Everybody is talking about Orlando this week, as we should be. After we express our concern for the victims and their loved ones…after we pray and keep vigil… I notice we all start to make claims.
-was it a gay event, and we need to beware of homophobia?
-was it because of guns, and how easy it is for Americans to obtain them?
-was it a Latino event, and we need to be less racist?
-was it a Muslim event?
-was it simply untreated mental illness?
-no, it was a domestic violence thing…
Doug and I were talking about all this, and what strikes us is that the folk making claims using these various lenses tend to use their claim to give themselves power.
How different that is, from the way of Jesus, who related to everyone uniquely how they were. Paul said let’s be like Jesus,
“Do nothing from selfish ambition or conceit, but in humility regard others as better than yourselves. Let each of you look not to your own interests, but to the interests of others. Let the same mind be in you that was in Christ Jesus,
who, though he was in the form of God,
did not regard equality with God
as something to be exploited,
but emptied himself,
taking the form of a slave,
being born in human likeness.
And being found in human form,
he humbled himself
and became obedient to the point of death—
even death on a cross.
Therefore God also highly exalted him
and gave him the name
that is above every name,
so that at the name of Jesus
every knee should bend,
in heaven and on earth and under the earth,
and every tongue should confess
that Jesus Christ is Lord,
to the glory of God the Father.” (from Philippians 2, NRSV)
So first of all, Jesus practiced and invites us into a downward movement… becoming humble, considering others better than we are. I can’t think of a more effective position to take, in cultivating relationships with people who differ from us – listening, serving, learning.
But secondly, to go back to Orlando, it’s not that one claim is true, and another isn’t. It’s that they’re all factors. The tragedy in Orlando rose out of a complex intersection of all of those things.
Our lives are also like that. I’m white and straight, but I can use my experiences as a woman to empathize with what might be happening for people of color and LGBTQ people. I can use my racial power in listening, serving, learning: “emptying myself” like Jesus. As a pastor, usually when I walk into church, I have more power than others in the room. I can use that power to give others voice. Being alert to the intersections of my life, helps me become a more faithful person and leader.
Earlier this week (in part in response to Orlando, but other events in my city), I organized and moderated an interfaith (and interracial) teach in. Two Rabbis, a Pastor (Black), an Imam (African)… and me. Here we are answering folks questions.

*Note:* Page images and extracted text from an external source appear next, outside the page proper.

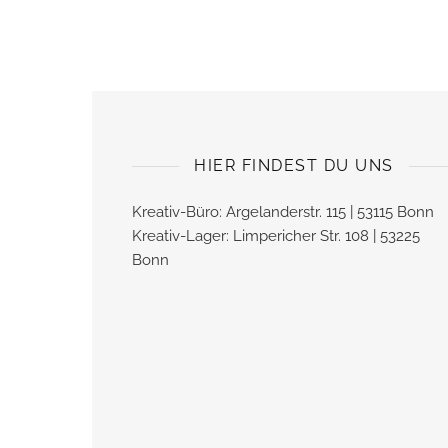
HIER FINDEST DU UNS
Kreativ-Büro: Argelanderstr. 115 | 53115 Bonn
Kreativ-Lager: Limpericher Str. 108 | 53225
Bonn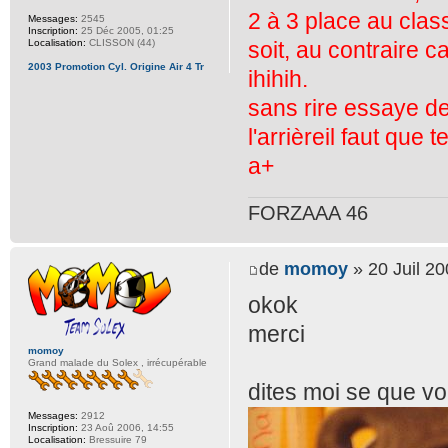
2 à 3 place au cla
Messages:
2545
Inscription:
25 Déc 2005, 01:25
soit, au contraire c
Localisation:
CLISSON (44)
2003 Promotion Cyl. Origine Air 4 Tr
ihihih.
sans rire essaye de
l'arrièreil faut que 
a+
FORZAAA 46
de
momoy
» 20 Juil 20
okok
merci
momoy
Grand malade du Solex , irrécupérable
dites moi se que v
Messages:
2912
Inscription:
23 Aoû 2006, 14:55
Localisation:
Bressuire 79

Left to right, Rabbi Bonnie Margulis (speaking), Pastor Stephen Marsh, Imam Sheikh Alhadjie Jallow, Rabbi Jonathan Biatch, and myself.
What fascinated me was that each one of us spoke in different ways about the fact that our three great religions (Judaism, Islam and Christianity) all taught us that God created our diversity, to humble us, to help us struggle, and ultimately, to heal us. You doubt this? Think about the passages in scripture about reconciliation, about church unity, about learning to love your brother or sister.
So I invite you, as you read and think about Orlando, and other situations, to become more alert to the intersections, and the complexity of our identities. What if God created all this diversity, to bless us? And consider your own complex identity… where do you have power? Where are you disempowered (and vulnerable)? Jesus, I imagine, intends to lead you in both places to bless others.